'''

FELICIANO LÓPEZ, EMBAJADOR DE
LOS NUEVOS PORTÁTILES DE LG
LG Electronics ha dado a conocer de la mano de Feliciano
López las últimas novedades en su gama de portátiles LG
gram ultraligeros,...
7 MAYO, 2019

'''
'''

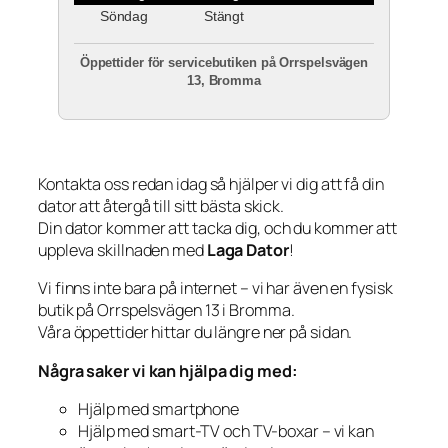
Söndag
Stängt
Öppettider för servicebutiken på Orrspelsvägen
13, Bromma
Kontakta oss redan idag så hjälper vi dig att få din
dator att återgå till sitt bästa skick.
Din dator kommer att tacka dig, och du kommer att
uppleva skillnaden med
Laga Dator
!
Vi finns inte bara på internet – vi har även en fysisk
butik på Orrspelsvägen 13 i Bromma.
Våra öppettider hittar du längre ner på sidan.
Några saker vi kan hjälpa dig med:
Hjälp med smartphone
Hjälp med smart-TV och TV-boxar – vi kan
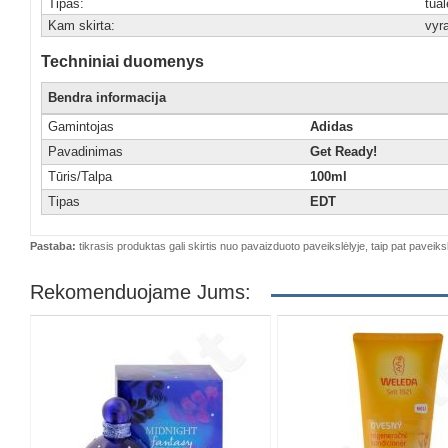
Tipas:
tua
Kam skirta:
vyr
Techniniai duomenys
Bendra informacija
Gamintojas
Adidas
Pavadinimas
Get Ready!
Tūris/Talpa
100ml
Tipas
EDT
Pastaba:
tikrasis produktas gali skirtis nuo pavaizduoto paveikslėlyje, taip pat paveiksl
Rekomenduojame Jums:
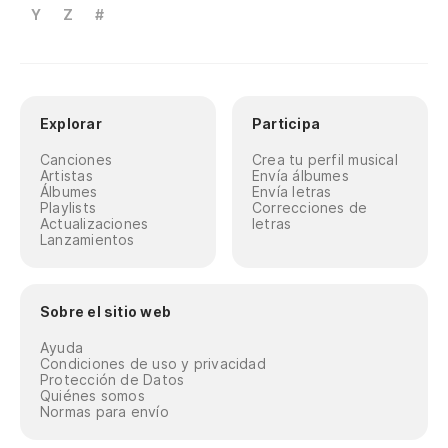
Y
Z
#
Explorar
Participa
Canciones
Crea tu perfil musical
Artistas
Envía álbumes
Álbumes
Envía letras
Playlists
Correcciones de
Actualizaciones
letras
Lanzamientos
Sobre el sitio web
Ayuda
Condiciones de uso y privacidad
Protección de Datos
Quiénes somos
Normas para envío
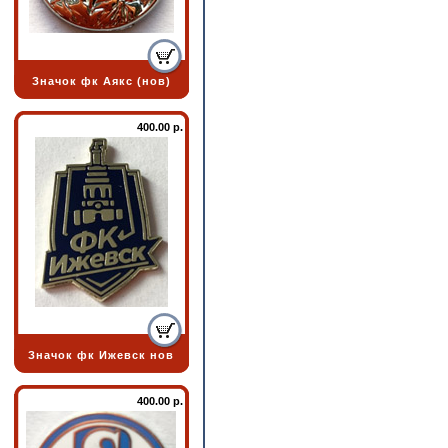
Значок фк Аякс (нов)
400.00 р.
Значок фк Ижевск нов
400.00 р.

'''
'''

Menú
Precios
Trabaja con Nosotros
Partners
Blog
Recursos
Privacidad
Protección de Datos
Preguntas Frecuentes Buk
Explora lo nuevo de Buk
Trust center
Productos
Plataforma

'''

◆ **WORK REQUEST**
From the records above, transcribe exactly the run of lines that opens with the line holding "FELICIANO LÓPEZ, EMBAJADOR DE" and closes with the line holding "7 MAYO, 2019", both included.

◆ **SOLUTION TO THE EXERCISE**
FELICIANO LÓPEZ, EMBAJADOR DE
LOS NUEVOS PORTÁTILES DE LG
LG Electronics ha dado a conocer de la mano de Feliciano
López las últimas novedades en su gama de portátiles LG
gram ultraligeros,...
7 MAYO, 2019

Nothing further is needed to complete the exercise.